> [Задание 1]: Выпишите всех людей, которые названы в отрывке о Толстом по имени или фамилии.
> [Задание 2]: Извлеките из отрывка о Толстом фрагмент, который открывается словами, содержащими «Соня вернулась в», и завершается словами «было в тягость.».

> [Исходный текст]:
__________________________________________________

Соня вернулась в Москву в последних числах февраля, а двенадцатого марта Толстой уехал в Крым со своим другом Леонидом Урусовым, тульским вице-губернатором, у которого был туберкулез в последней стадии.
Во время путешествия вновь с волнением побывал в Севастополе: на высотах, где стоял сам, и на месте вражеских батарей. Воспоминания о войне пробудили в нем, к его собственному удивлению, энергию и ощущение молодости. Обнаружив полузарытое в землю ядро и предположив, что оно было выпущено с его батареи, радовался, как ребенок. Все, что принадлежало его прошлому – даже война, – было любезно его сердцу, все, что принадлежало настоящему – даже дети, – было в тягость.
Вернувшись в Москву, Толстой сделал пометку в записной книжке:
«Нынче. Думал о своем несчастном семействе: жене, сыновьях, дочери, которые живут рядом со мной и старательно ставят между мной и собой ширмы, чтобы не видать истины и блага… Хоть бы они-то поняли, что их праздная, трудами других поддерживаемая жизнь только одно может иметь оправдание: то, что употребить свой досуг на то, чтобы одуматься, чтоб думать. Они же старательно наполняют свой досуг суетой, так что им еще меньше времени одуматься, чем задавленным работой… Еще думал: об Усове, о профессорах: Отчего они, такие умные и иногда хорошие люди, так глупо и дурно живут? От власти на них женщин. Они отдаются течению жизни, потому что этого хотят их жены или любовницы. Все дела решаются ночью». [522]
Ему самому не хотелось становиться жертвой женщины, жертвой ночных решений. И если порой уступал своим чувствам, то быстро брал себя в руки. Все лето в Ясной Поляне он косил, писал сказки и рассказы для «Посредника», доводил до конца «Так что же нам делать?», продолжал «Смерть Ивана Ильича», которая продвигалась кое-как в зависимости от настроения. Приезжали Чертков и Бирюков, Толстому казалось, что они благотворно влияли на его дочерей. Оставшись вновь один, получил в начале октября письмо от Тани, очень разумное, которое потрясло его: в отличие от матери девушка робко еще, но обращалась к идеям отца. Восемнадцатого октября последовал ответ:
«Ты в первый раз высказалась ясно, что твой взгляд на вещи переменился. Это моя единственная мечта и возможная радость, на которую я не смею надеяться – та, чтобы найти в своей семье братьев и сестер, а не то, что я видел до сих пор – отчуждение и умышленное противодействие, в котором я вижу не то пренебрежение – не ко мне, а к истине, не то страх перед чем-то. А это очень жаль. Нынче-завтра придет смерть. За что же мне унести с собой туда одно чувство – к своим – неясности умышленной и отчуждения большего, чем с самыми чужими. Мне очень страшно за тебя, за твою не слабость, а восприимчивость к зевоте, и желал бы помочь тебе».

__________________________________________________

> [Сохранённые данные]:
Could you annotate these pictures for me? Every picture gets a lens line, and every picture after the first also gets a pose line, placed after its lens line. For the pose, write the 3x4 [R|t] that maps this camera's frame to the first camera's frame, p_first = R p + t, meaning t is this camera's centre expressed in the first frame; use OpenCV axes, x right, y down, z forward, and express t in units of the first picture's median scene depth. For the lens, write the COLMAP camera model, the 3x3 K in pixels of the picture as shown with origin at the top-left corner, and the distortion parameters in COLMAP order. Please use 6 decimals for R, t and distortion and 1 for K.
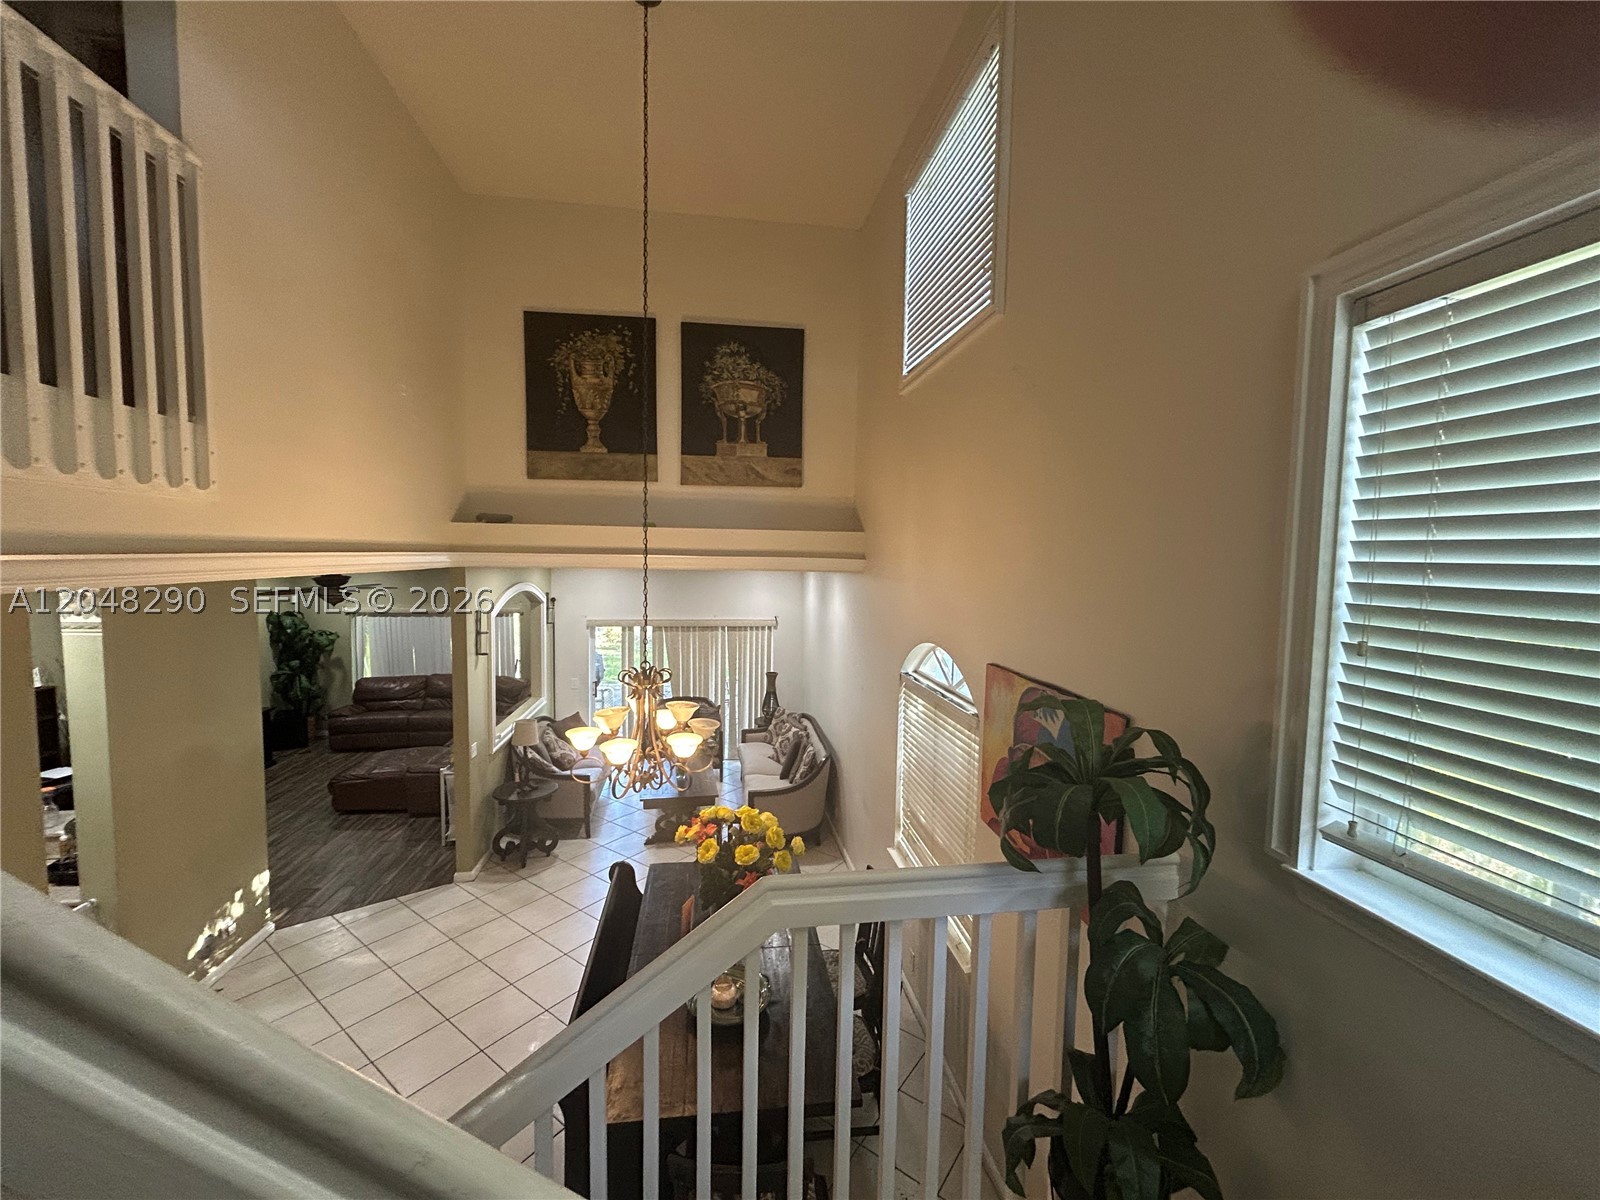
lens RADIAL K [[646.9, 0, 802.7], [0, 646.9, 600.4], [0, 0, 1]] dist [-0.001952, -0.000392]
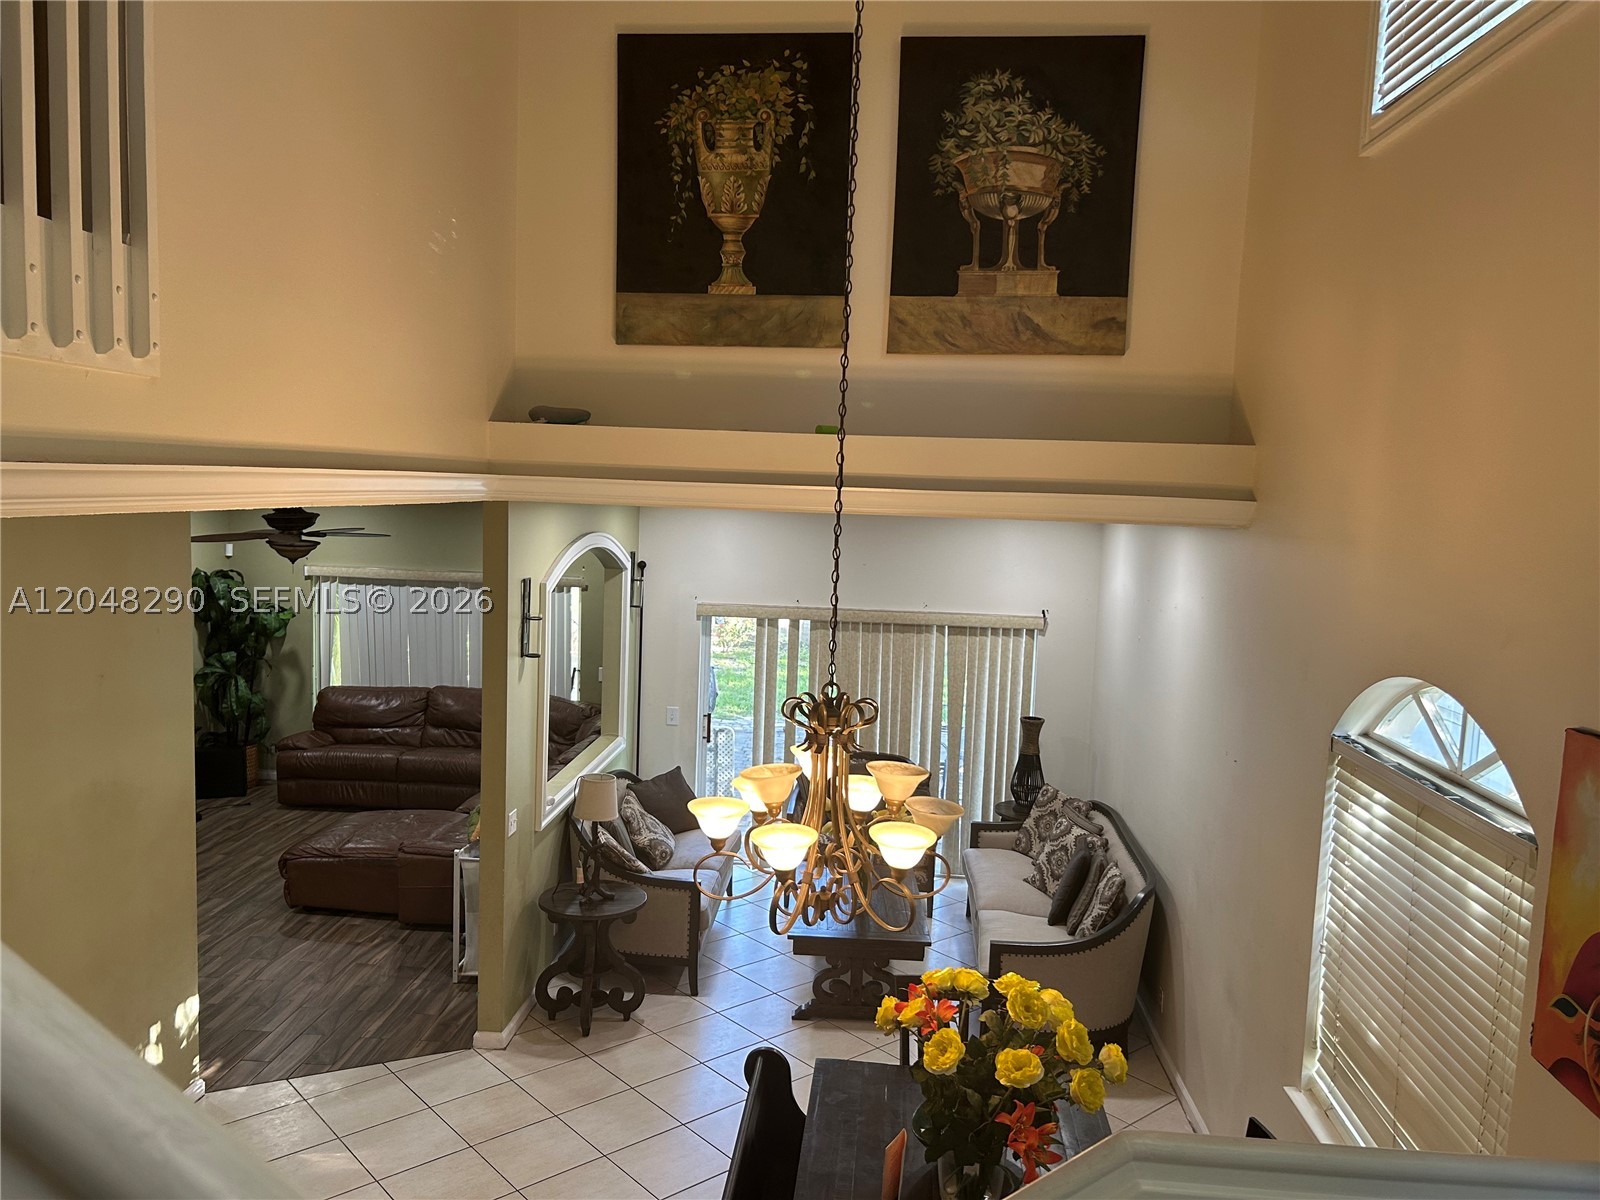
lens RADIAL K [[1212.0, 0, 790.0], [0, 1212.0, 615.8], [0, 0, 1]] dist [0.042231, -0.037387]
pose [[0.973792, 0.040825, -0.223748, -0.036145], [-0.033836, 0.998815, 0.034981, 0.002902], [0.224910, -0.026493, 0.974019, 0.011926]]
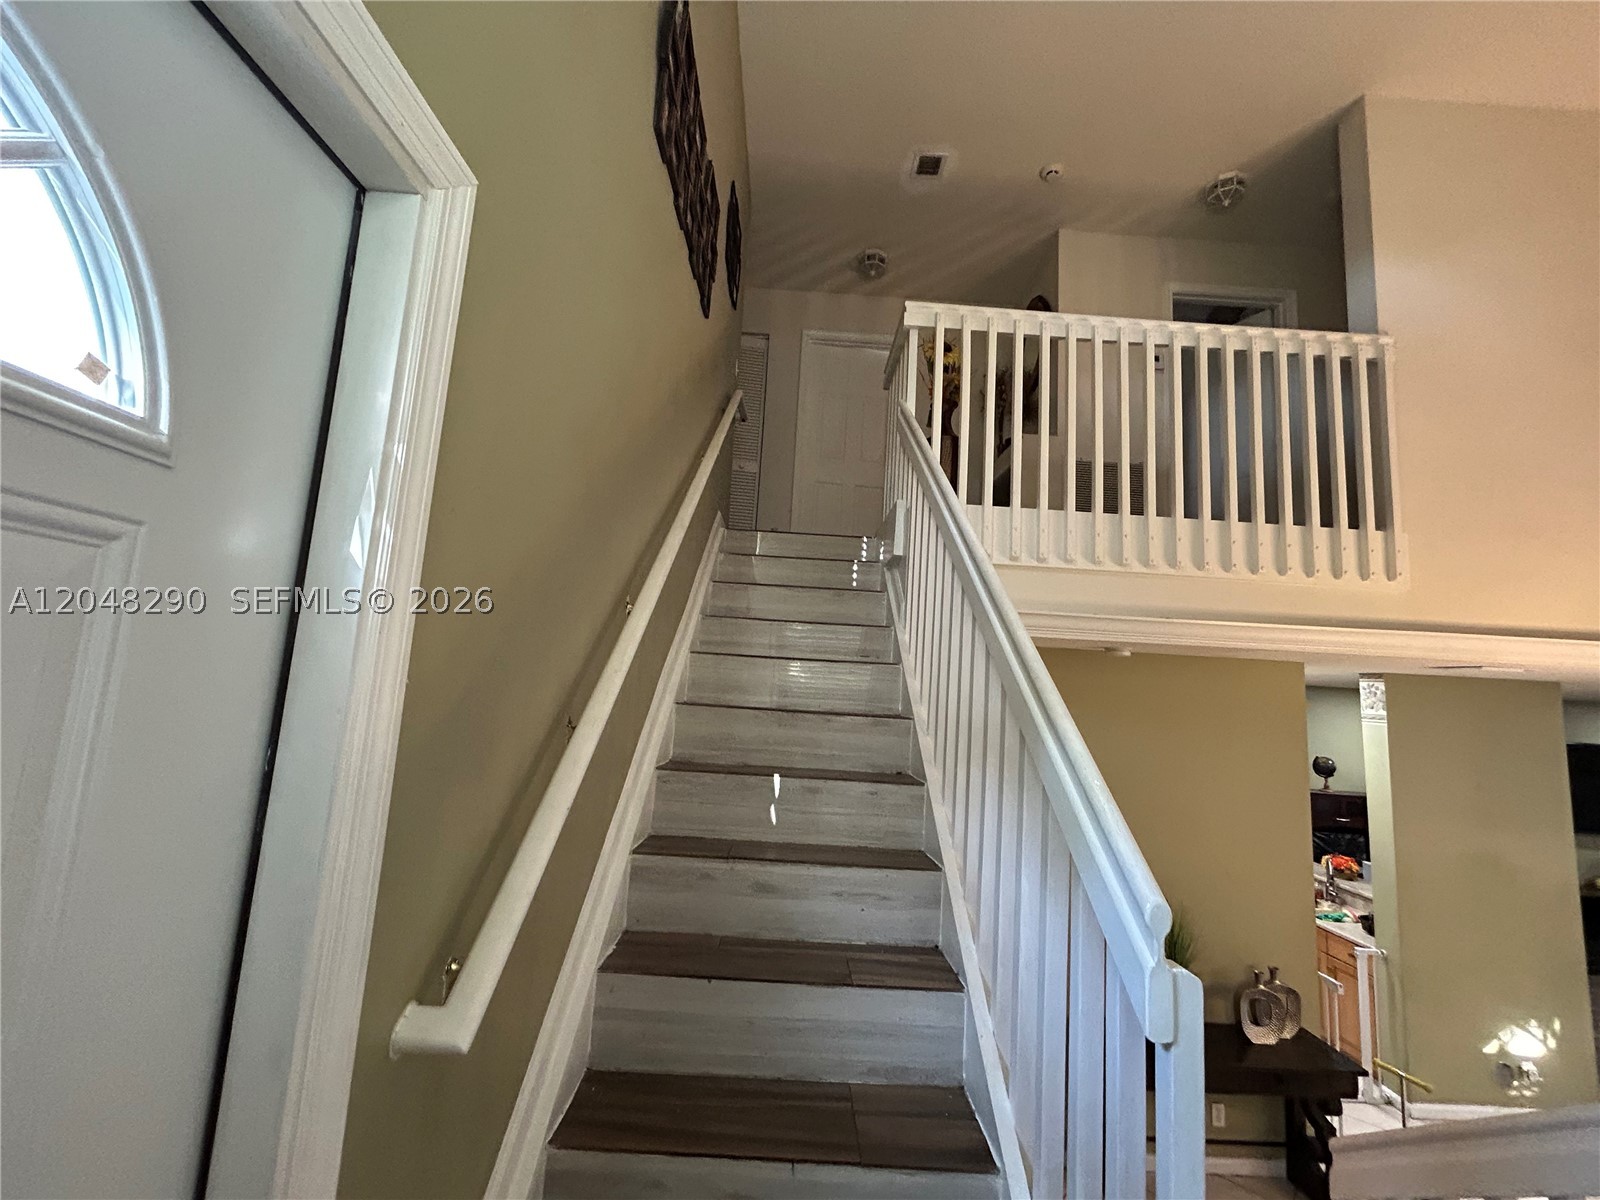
lens RADIAL K [[646.9, 0, 799.2], [0, 646.9, 601.7], [0, 0, 1]] dist [-0.001952, -0.000392]
pose [[-0.134113, -0.149930, -0.979558, 0.199166], [-0.131496, 0.982440, -0.132367, 0.082187], [0.982203, 0.111056, -0.151473, 0.028972]]
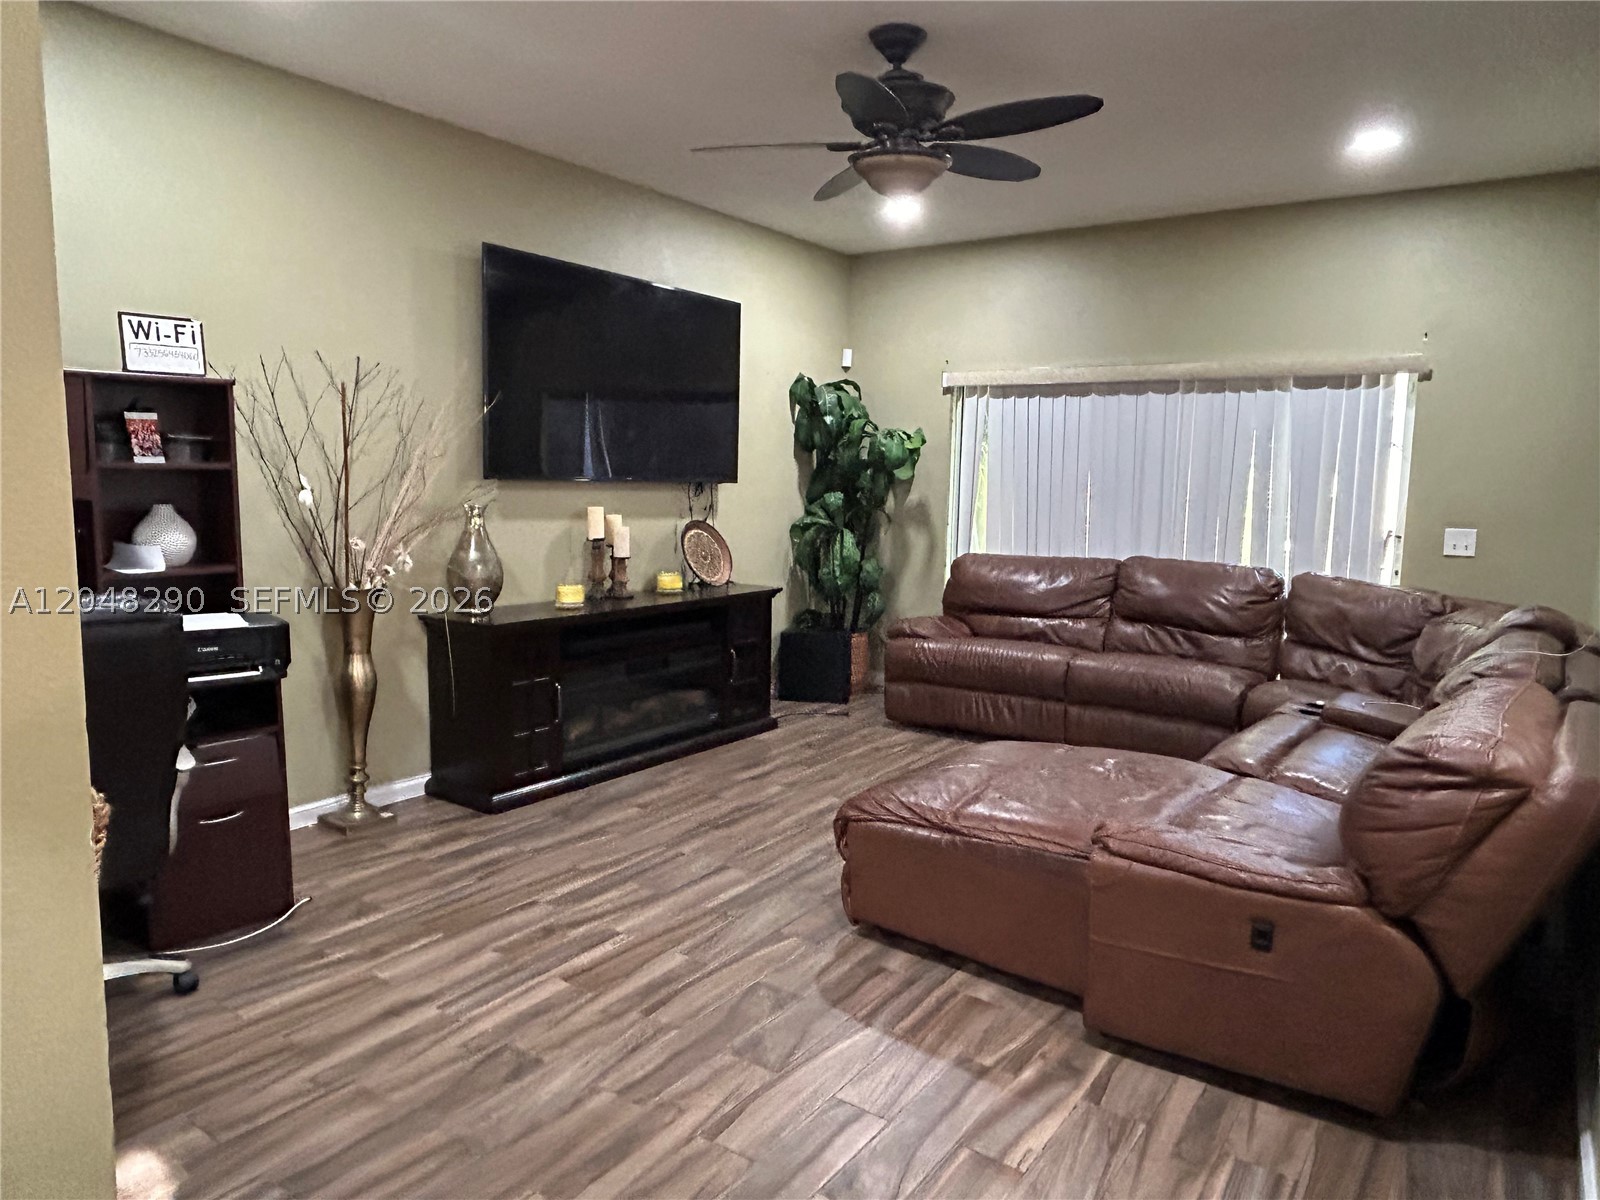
lens RADIAL K [[1056.1, 0, 811.6], [0, 1056.1, 602.6], [0, 0, 1]] dist [-0.024655, -0.000979]
pose [[0.727094, 0.086579, -0.681057, -0.534438], [-0.059798, 0.996233, 0.062805, 0.198713], [0.683929, -0.004939, 0.729532, 0.803340]]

__________________________________________________

> [Ответ к заданию 1]: Соня, Толстой, Леонид Урусов, Усов, Чертков, Бирюков, Таня.

> [Ответ к заданию 2]:
Соня вернулась в Москву в последних числах февраля, а двенадцатого марта Толстой уехал в Крым со своим другом Леонидом Урусовым, тульским вице-губернатором, у которого был туберкулез в последней стадии.
Во время путешествия вновь с волнением побывал в Севастополе: на высотах, где стоял сам, и на месте вражеских батарей. Воспоминания о войне пробудили в нем, к его собственному удивлению, энергию и ощущение молодости. Обнаружив полузарытое в землю ядро и предположив, что оно было выпущено с его батареи, радовался, как ребенок. Все, что принадлежало его прошлому – даже война, – было любезно его сердцу, все, что принадлежало настоящему – даже дети, – было в тягость.